How have your experiences in various education systems caused you to view the world differently?
Absolutely. There is no doubting that the educational systems we are brought up in shape the way we think and the way we see the world. Having grown up in three different countries over the course of my childhood, I have seen three radically different approaches to education. I think each system has its strengths and weaknesses, but at the very least my experiences have taught me to think for myself and not to simply accept the conventional wisdom.
Do you think that experiences abroad should be the ‘norm’ for students, if so why? For individuals that don’t have the opportunity to go abroad, what is one way that you think they can share in this type of experience?
I think the reality is that it is still very much a luxury to be able to study abroad, so I’m not sure that it can ever be the ‘norm.’ However I think one can get a lot of the same benefits of study abroad without actually leaving the United States. Our own country is so diverse that the differences between life in rural Louisiana and the Upper East Side (for example) are just as big as those between Los Angeles and London, or Madrid. For me the greatest benefit to studying abroad is getting out of the bubble that you grew up in - seeing a different side of life and realizing that your understanding of the world is incomplete at best. I don’t think you necessarily have to cross a border to have that experience.
What was the most challenging thing about writing Beautiful Country?
I found it very challenging to deal with the uncertainty of whether or not all the work I put into writing the book was ever going to pay off. Every time I got a rejection letter I had this horrible feeling that I might have just wasted several years working on something that no one would ever read. I think experiencing frequent disappointment throughout my tennis career helped me deal with that. If you lose first round in a tournament, you can either sulk about it and lose first round again the next week. Or you can channel that disappointment into motivation, work twice as hard and start winning. After I stopped playing tennis competitively, I took that same approach to writing.
What was it like the first time you saw your book in a store or being sold online?

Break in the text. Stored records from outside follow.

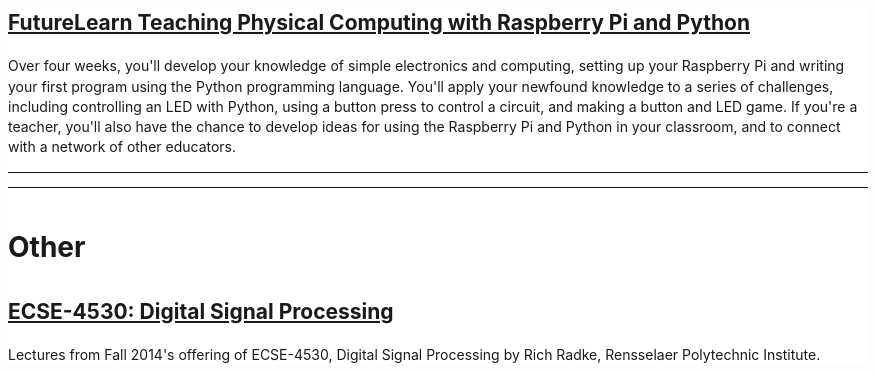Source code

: ## [FutureLearn Teaching Physical Computing with Raspberry Pi and Python](https://www.futurelearn.com/courses/physical-computing-raspberry-pi-python)
Over four weeks, you'll develop your knowledge of simple electronics and computing, setting up your Raspberry Pi and writing your first program using the Python programming language. You'll apply your newfound knowledge to a series of challenges, including controlling an LED with Python, using a button press to control a circuit, and making a button and LED game. If you're a teacher, you'll also have the chance to develop ideas for using the Raspberry Pi and Python in your classroom, and to connect with a network of other educators.


---
---
# Other

## [ECSE-4530: Digital Signal Processing](https://www.youtube.com/playlist?list=PLuh62Q4Sv7BUSzx5Jr8Wrxxn-U10qG1et)
Lectures from Fall 2014's offering of ECSE-4530, Digital Signal Processing by Rich Radke, Rensselaer Polytechnic Institute.





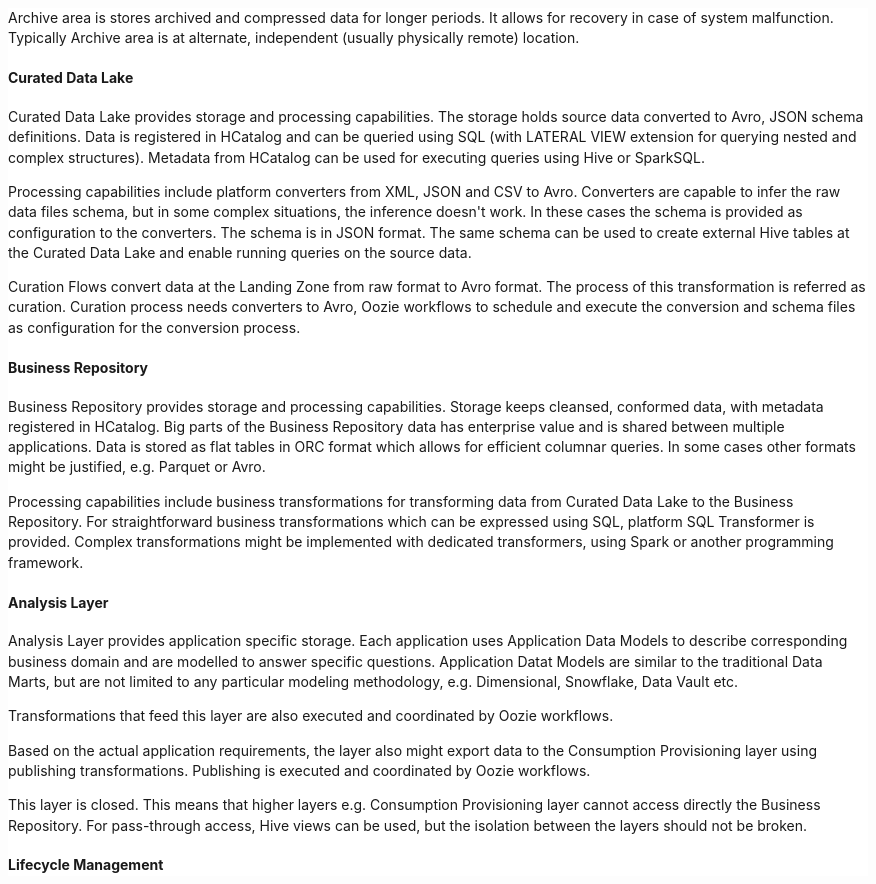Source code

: Archive area is stores archived and compressed data for longer periods. It allows for recovery in case of system malfunction. Typically Archive area is at alternate, independent (usually physically remote) location.

#### Curated Data Lake

Curated Data Lake provides storage and processing capabilities. The storage holds source data converted to Avro, JSON schema definitions. Data is registered in HCatalog and can be queried using SQL (with LATERAL VIEW extension for querying nested and complex structures). Metadata from HCatalog can be used for executing queries using Hive or SparkSQL.

Processing capabilities include platform converters from XML, JSON and CSV to Avro. Converters are capable to infer the raw data files schema, but in some complex situations, the inference doesn't work. In these cases the schema is provided as configuration to the converters. The schema is in JSON format. The same schema can be used  to create external Hive tables at the Curated Data Lake and enable running queries on the source data.

Curation Flows convert data at the Landing Zone from raw format to Avro format. The process of this transformation is referred as curation. Curation process needs converters to Avro, Oozie workflows to schedule and execute the conversion and schema files as configuration for the conversion process. 



#### Business Repository

Business Repository provides storage and processing capabilities. Storage keeps cleansed, conformed data, with metadata registered in HCatalog. Big parts of the Business Repository data has enterprise value and is shared between multiple applications. Data is stored as flat tables in ORC format which allows for efficient columnar queries. In some cases other formats might be justified, e.g. Parquet or Avro.

Processing capabilities include business transformations for transforming data from Curated Data Lake to the Business Repository. For straightforward business transformations which can be expressed using SQL, platform SQL Transformer is provided. Complex transformations might be implemented with dedicated transformers, using Spark or another programming framework.



#### Analysis Layer

Analysis Layer provides application specific storage. Each application uses Application Data Models to describe corresponding business domain and are modelled to answer specific questions. Application Datat Models are similar to the traditional Data Marts, but are not limited to any particular modeling methodology, e.g. Dimensional, Snowflake, Data Vault etc.

Transformations that feed this layer are also executed and coordinated by Oozie workflows. 

Based on the actual application requirements, the layer also might export data to the Consumption Provisioning layer using publishing transformations. Publishing is executed and coordinated by Oozie workflows.

This layer is closed. This means that higher layers e.g. Consumption Provisioning layer cannot access directly the Business Repository. For pass-through access, Hive views can be used, but the isolation between the layers should not be broken. 



#### Lifecycle Management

It was obviously very cool, and also very surreal. I walked into a Barnes and Noble the other day with a friend and my book was right there on the new fiction table alongside all these authors I grew up reading. That was really weird for me because I still don’t think of myself as being a proper author yet.
What would you say to students who are interested in writing but don’t think they have anything to say?
I believe that everyone has something to say, and even if you think you don’t have anything to say, you won’t know for sure unless you try.